# [DATA LISTING]
BEGIN

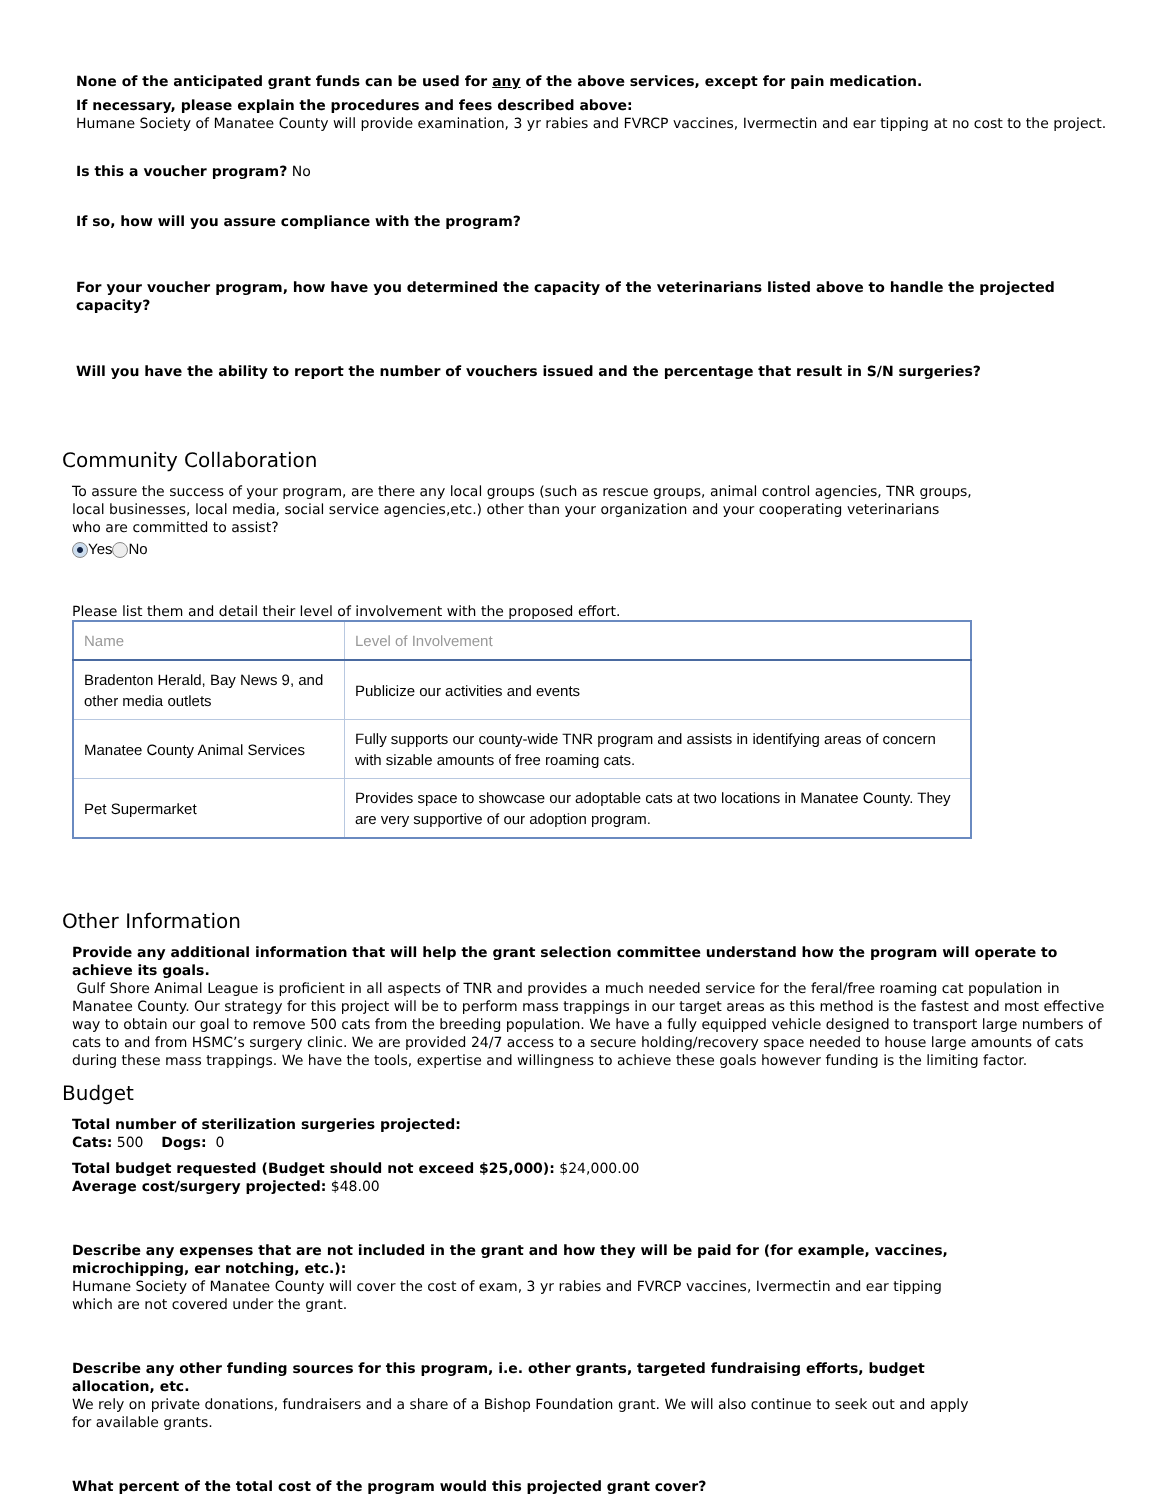None of the anticipated grant funds can be used for any of the above services, except for pain medication.
If necessary, please explain the procedures and fees described above:
Humane Society of Manatee County will provide examination, 3 yr rabies and FVRCP vaccines, Ivermectin and ear tipping at no cost to the project.
Is this a voucher program? No
If so, how will you assure compliance with the program?
For your voucher program, how have you determined the capacity of the veterinarians listed above to handle the projected capacity?
Will you have the ability to report the number of vouchers issued and the percentage that result in S/N surgeries?
Community Collaboration
To assure the success of your program, are there any local groups (such as rescue groups, animal control agencies, TNR groups, local businesses, local media, social service agencies,etc.) other than your organization and your cooperating veterinarians who are committed to assist?
Yes No
Please list them and detail their level of involvement with the proposed effort.
| Name | Level of Involvement |
| --- | --- |
| Bradenton Herald, Bay News 9, and other media outlets | Publicize our activities and events |
| Manatee County Animal Services | Fully supports our county-wide TNR program and assists in identifying areas of concern with sizable amounts of free roaming cats. |
| Pet Supermarket | Provides space to showcase our adoptable cats at two locations in Manatee County. They are very supportive of our adoption program. |
Other Information
Provide any additional information that will help the grant selection committee understand how the program will operate to achieve its goals.
Gulf Shore Animal League is proficient in all aspects of TNR and provides a much needed service for the feral/free roaming cat population in Manatee County. Our strategy for this project will be to perform mass trappings in our target areas as this method is the fastest and most effective way to obtain our goal to remove 500 cats from the breeding population. We have a fully equipped vehicle designed to transport large numbers of cats to and from HSMC’s surgery clinic. We are provided 24/7 access to a secure holding/recovery space needed to house large amounts of cats during these mass trappings. We have the tools, expertise and willingness to achieve these goals however funding is the limiting factor.
Budget
Total number of sterilization surgeries projected:
Cats: 500 Dogs: 0
Total budget requested (Budget should not exceed $25,000): $24,000.00
Average cost/surgery projected: $48.00
Describe any expenses that are not included in the grant and how they will be paid for (for example, vaccines, microchipping, ear notching, etc.):
Humane Society of Manatee County will cover the cost of exam, 3 yr rabies and FVRCP vaccines, Ivermectin and ear tipping which are not covered under the grant.
Describe any other funding sources for this program, i.e. other grants, targeted fundraising efforts, budget allocation, etc.
We rely on private donations, fundraisers and a share of a Bishop Foundation grant. We will also continue to seek out and apply for available grants.
What percent of the total cost of the program would this projected grant cover?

END

# [PROBLEM DETAILS]
In the entries above, please find the line with "Describe any other" and the line with "We rely on private", then write out exactly those two lines and every line between them, and nothing more.

# [THE ANSWER]
Describe any other funding sources for this program, i.e. other grants, targeted fundraising efforts, budget allocation, etc.
We rely on private donations, fundraisers and a share of a Bishop Foundation grant. We will also continue to seek out and apply for available grants.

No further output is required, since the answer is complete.